The latest Age of Empires game, released recently, isn’t on the same track as the classic iterations before it. Instead of being a normal PC game that comes in a box (oh yes, a box), Gas Powered Games instead opted to modernize the franchise with a free-to-play model that would be, hypothetically, driven by microtransactions much like other free-to-play MMOs like Allods Online, Lord of the Rings Online, and Runes of Magic, just to name a few.
Instead, AOE Online made itself into a strange mixture of standard pricing models and microtransaction nonsense, but the end result is pretty good.
I’ll elaborate. The game shipped with two factions that feature different units and tech trees, the Egyptians and the Greeks. You can choose either, or both, and play at no charge as much as you want. However, quite a bit of useful stuff is locked down as “premium content”. When I first saw that, I figured it was a ploy to nickel-and-dime me out of $0.99 each for items or units or what have you. Not so.
To completely unlock everything for one of the factions is $20. That is, you can essentially have a full RTS experience (and a decent one at that) for a bargain price in the days of $60 AAA titles, even on PC. Advanced players will likely opt to play both factions, but even then it’s only $40. Where AOE Online plans to make the big bucks is in further content. There’s already at least one more faction in development and almost certainly more to come.
In addition to more factions, mission packs are offered at modest prices as well, though these are not as critical to the game as the faction unlocks.
Yesterday, I sat down for a few hours to determine how the game would play out as a free game. The answer is that you can only play for a short time without coming up against some sort of pay-wall, be it quest rewards you can’t use or buildings or technologies inaccessible. Thus, trying to play the game for free isn’t viable. Of course, that’s pretty much a given, as the whole point of changing from a standard payment model to a microtransaction one is to ultimately charge the player more money than a one-time purchase, and to attract larger audiences. It works, too.
The game plays well enough, if you like the AOE style RTS. It’s a solid formula. Be aware, though, that AOE Online doesn’t try to be Starcraft. APM isn’t monitored (as far as I know) and you will certainly never become a paid athlete competing at this game online. That’s not the end goal for most of us, though, and if you want to play a fun RTS for a good price, AOE Online delivers.
The “Online” in the name adds some to the game, but a large chunk of the early parts is based in single-player or co-op.

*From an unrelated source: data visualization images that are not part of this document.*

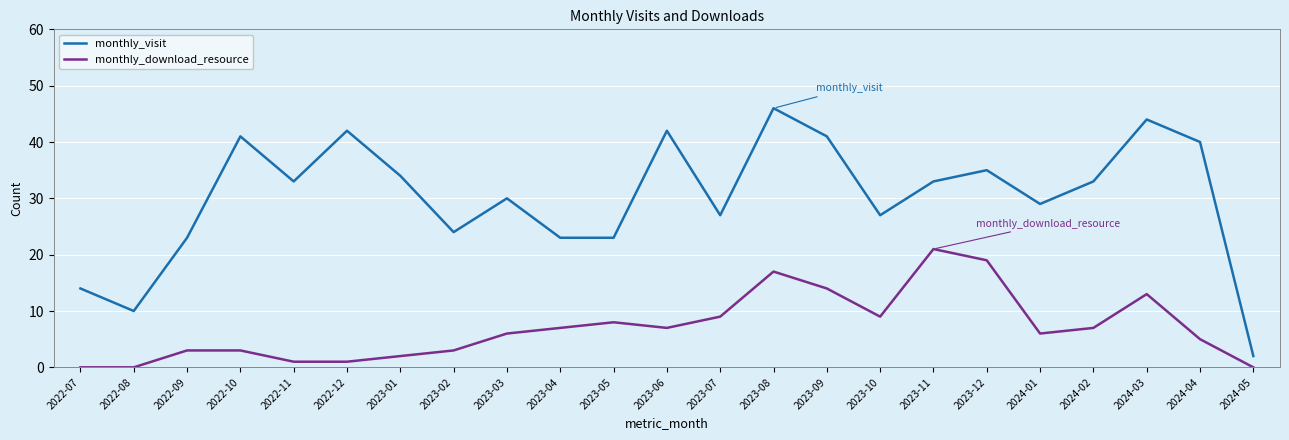

True or false: monthly_download_resource has a value of 1 at 2023-02.

False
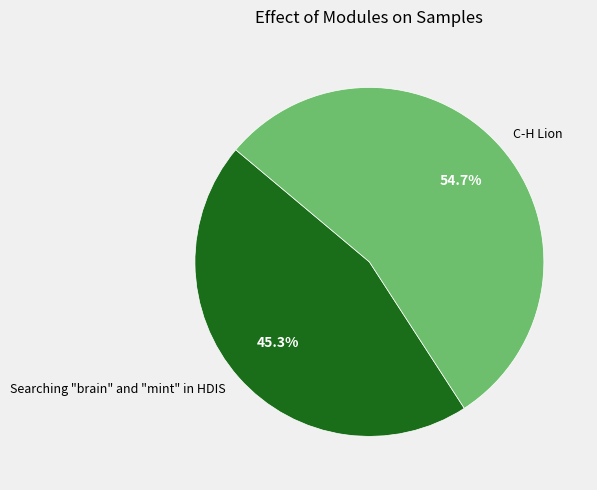

Which category has the smallest portion of the pie?

Searching "brain" and "mint" in HDIS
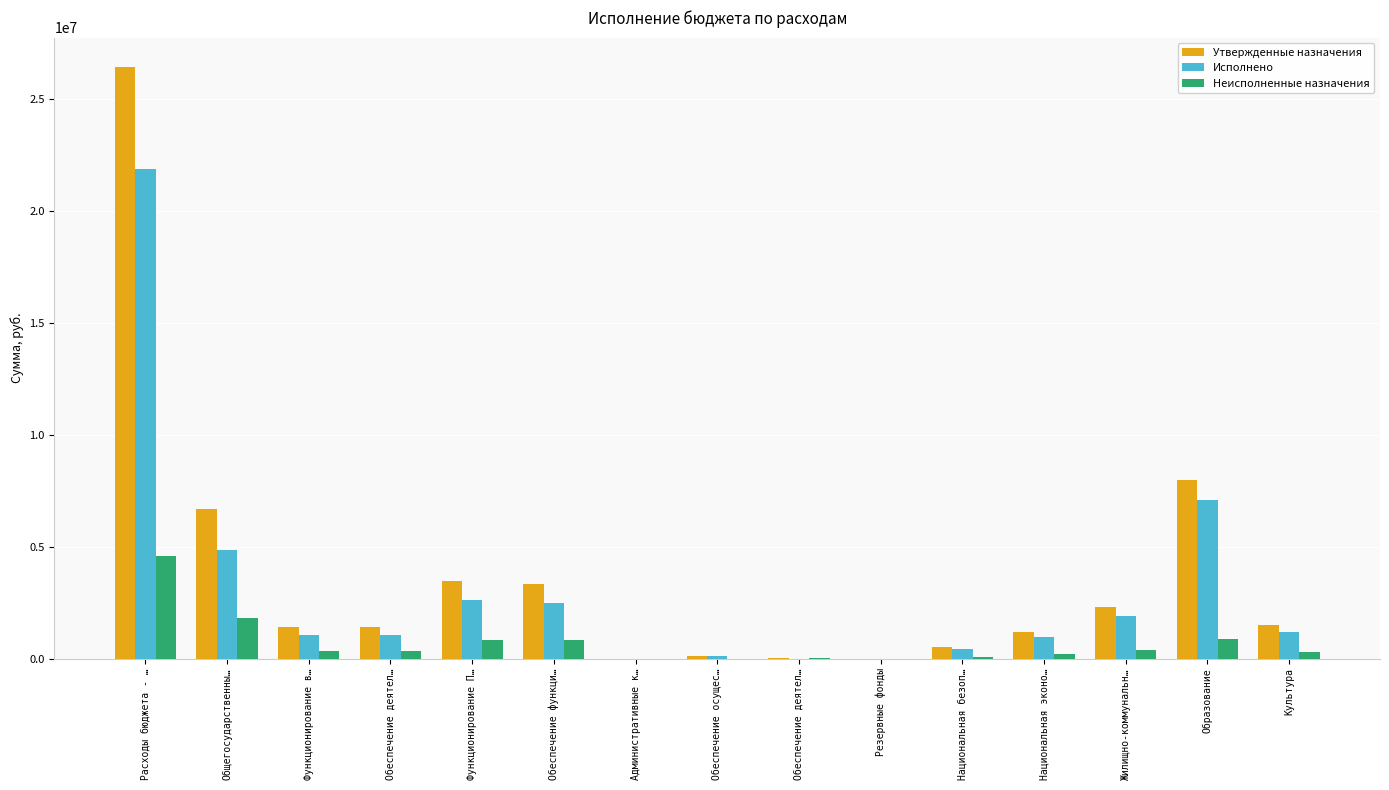

What is the total value across all series at Национальная эконо…?

2400000.0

In fact, you don’t even get the ability to play in ranked PVP until level 25, which takes a considerable amount of playing to reach.
Gaining experience, gold, and material for building up your “capital city” are all achieved through playing the single-player missions, which so far have been entertaining enough, if not as well thought-out as the Starcraft II single-player by any means. It’s a bit of a grind in AOE online, but as MMO players the world over will tell you, that’s part of the fun.
Another way AOE Online positions itself closer to the traditional MMO is through loot. Let me tell you, I love a good loot system, and AOE Online has a fairly deep and useful system in place for finding and buying loot, which allows you to enhance your units in meaningful ways.
That’s not the only progressive system in place, however, because in addition to the obvious leveling and tech tree system you have a capital city to manage, in which you place buildings tha produce money and resources over real-time that allow you to purchase loot and upgrade your city further. It’s very meta, having essentially an AOE game going on top of your smaller AOE games, and I like it a lot.
The only place where AOE Online fails to delight is in sometimes clunky unit management and combat, but all in all it works pretty well. Honestly, if you’re looking for a $20 RTS that has a very decent value proposition to it, I would recommend at least giving the free parts a try.